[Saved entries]
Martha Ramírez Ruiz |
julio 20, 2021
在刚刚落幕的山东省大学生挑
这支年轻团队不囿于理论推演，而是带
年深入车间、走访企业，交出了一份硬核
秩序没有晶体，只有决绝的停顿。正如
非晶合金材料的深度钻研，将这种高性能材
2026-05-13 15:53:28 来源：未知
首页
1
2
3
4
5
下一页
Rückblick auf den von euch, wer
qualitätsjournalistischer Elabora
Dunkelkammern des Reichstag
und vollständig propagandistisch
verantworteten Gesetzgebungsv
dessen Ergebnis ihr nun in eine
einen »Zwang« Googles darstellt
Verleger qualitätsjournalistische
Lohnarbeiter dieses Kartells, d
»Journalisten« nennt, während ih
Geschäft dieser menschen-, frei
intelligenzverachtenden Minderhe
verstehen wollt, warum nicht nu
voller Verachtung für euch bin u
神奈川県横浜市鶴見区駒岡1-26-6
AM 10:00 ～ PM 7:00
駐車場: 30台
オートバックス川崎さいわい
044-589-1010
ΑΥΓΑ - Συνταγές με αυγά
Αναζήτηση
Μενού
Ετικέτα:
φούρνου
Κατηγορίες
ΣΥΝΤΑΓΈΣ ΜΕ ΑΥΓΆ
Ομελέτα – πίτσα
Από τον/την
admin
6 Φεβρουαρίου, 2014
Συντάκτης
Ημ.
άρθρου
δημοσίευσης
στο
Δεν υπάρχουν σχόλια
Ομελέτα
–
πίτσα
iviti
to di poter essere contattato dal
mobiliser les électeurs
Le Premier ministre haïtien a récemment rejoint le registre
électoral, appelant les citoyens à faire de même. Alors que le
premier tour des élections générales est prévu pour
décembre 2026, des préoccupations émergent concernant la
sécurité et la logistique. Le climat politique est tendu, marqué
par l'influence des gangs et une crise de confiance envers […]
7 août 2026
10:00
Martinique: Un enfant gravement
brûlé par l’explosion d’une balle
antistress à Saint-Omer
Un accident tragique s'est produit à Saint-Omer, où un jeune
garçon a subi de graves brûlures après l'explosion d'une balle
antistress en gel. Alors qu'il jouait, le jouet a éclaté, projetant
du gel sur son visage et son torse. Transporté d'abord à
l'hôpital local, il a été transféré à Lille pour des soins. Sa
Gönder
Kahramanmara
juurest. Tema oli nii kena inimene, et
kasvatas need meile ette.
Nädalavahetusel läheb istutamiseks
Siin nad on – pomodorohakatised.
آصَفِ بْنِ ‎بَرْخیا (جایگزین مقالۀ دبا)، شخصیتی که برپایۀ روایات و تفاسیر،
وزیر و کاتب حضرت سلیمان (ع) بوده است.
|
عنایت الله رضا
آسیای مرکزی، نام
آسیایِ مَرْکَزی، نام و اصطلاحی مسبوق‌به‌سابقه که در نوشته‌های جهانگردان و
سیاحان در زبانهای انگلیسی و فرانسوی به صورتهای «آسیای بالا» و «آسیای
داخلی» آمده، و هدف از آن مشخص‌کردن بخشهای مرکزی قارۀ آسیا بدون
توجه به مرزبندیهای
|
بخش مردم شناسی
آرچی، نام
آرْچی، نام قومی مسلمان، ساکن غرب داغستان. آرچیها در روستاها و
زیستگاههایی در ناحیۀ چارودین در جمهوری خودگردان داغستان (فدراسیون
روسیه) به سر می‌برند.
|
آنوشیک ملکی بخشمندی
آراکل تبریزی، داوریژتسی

• **Assigned task**: Show the lines in the entries above that include the string "Alors".

• **Answer to this task**:
électoral, appelant les citoyens à faire de même. Alors que le
antistress en gel. Alors qu'il jouait, le jouet a éclaté, projetant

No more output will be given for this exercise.